Quote the material exactly from the line that contains "2258 Eastern Ontario" through its last line. Any pictures are to be left out.

** Data for review follows **

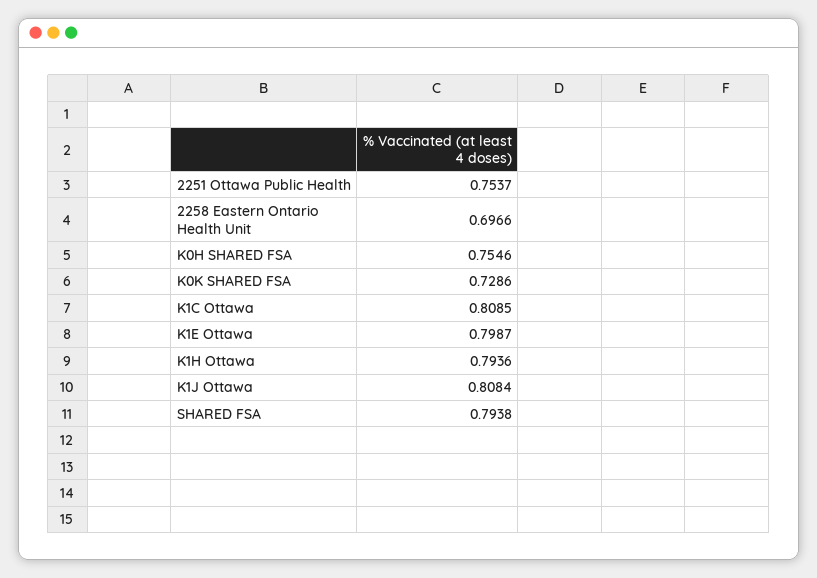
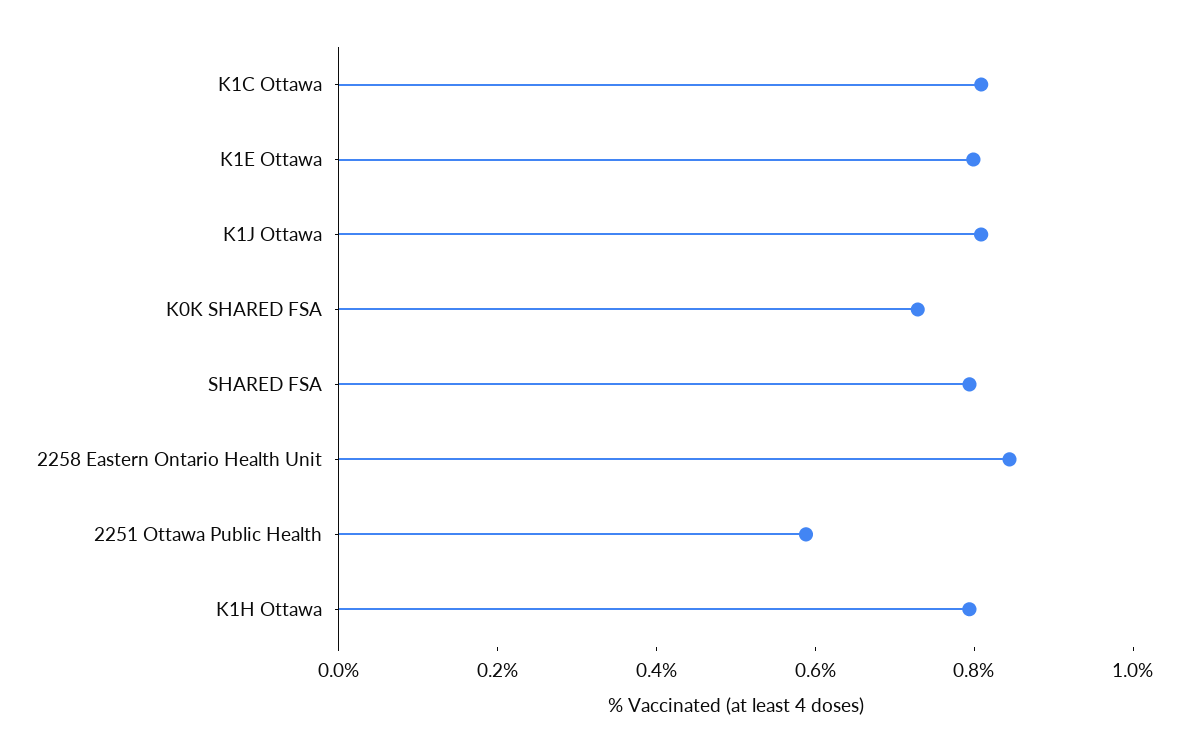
2251 Ottawa Public Health: 0.7537 -> 0.6
2258 Eastern Ontario Health Unit: 0.6966 -> 0.85
K0H SHARED FSA: 0.7546 -> none

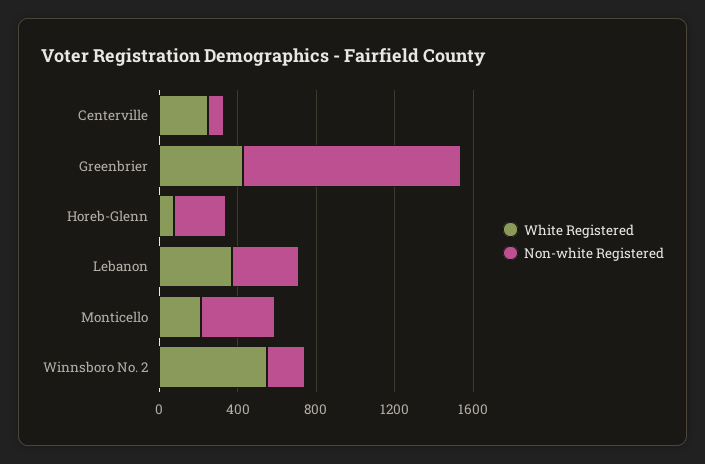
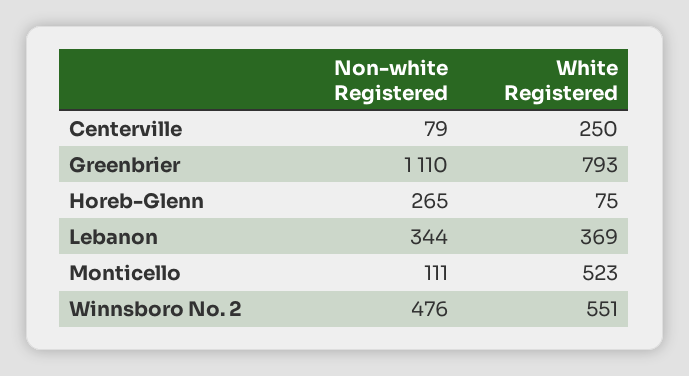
White Registered, Greenbrier: 400 -> 793
White Registered, Monticello: 200 -> 523
Non-white Registered, Monticello: 400 -> 111
Non-white Registered, Winnsboro No. 2: 200 -> 476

** End of Data for review **

◆ **Finished task**
2258 Eastern Ontario Health Unit: 0.6966 -> 0.85
K0H SHARED FSA: 0.7546 -> none

White Registered, Greenbrier: 400 -> 793
White Registered, Monticello: 200 -> 523
Non-white Registered, Monticello: 400 -> 111
Non-white Registered, Winnsboro No. 2: 200 -> 476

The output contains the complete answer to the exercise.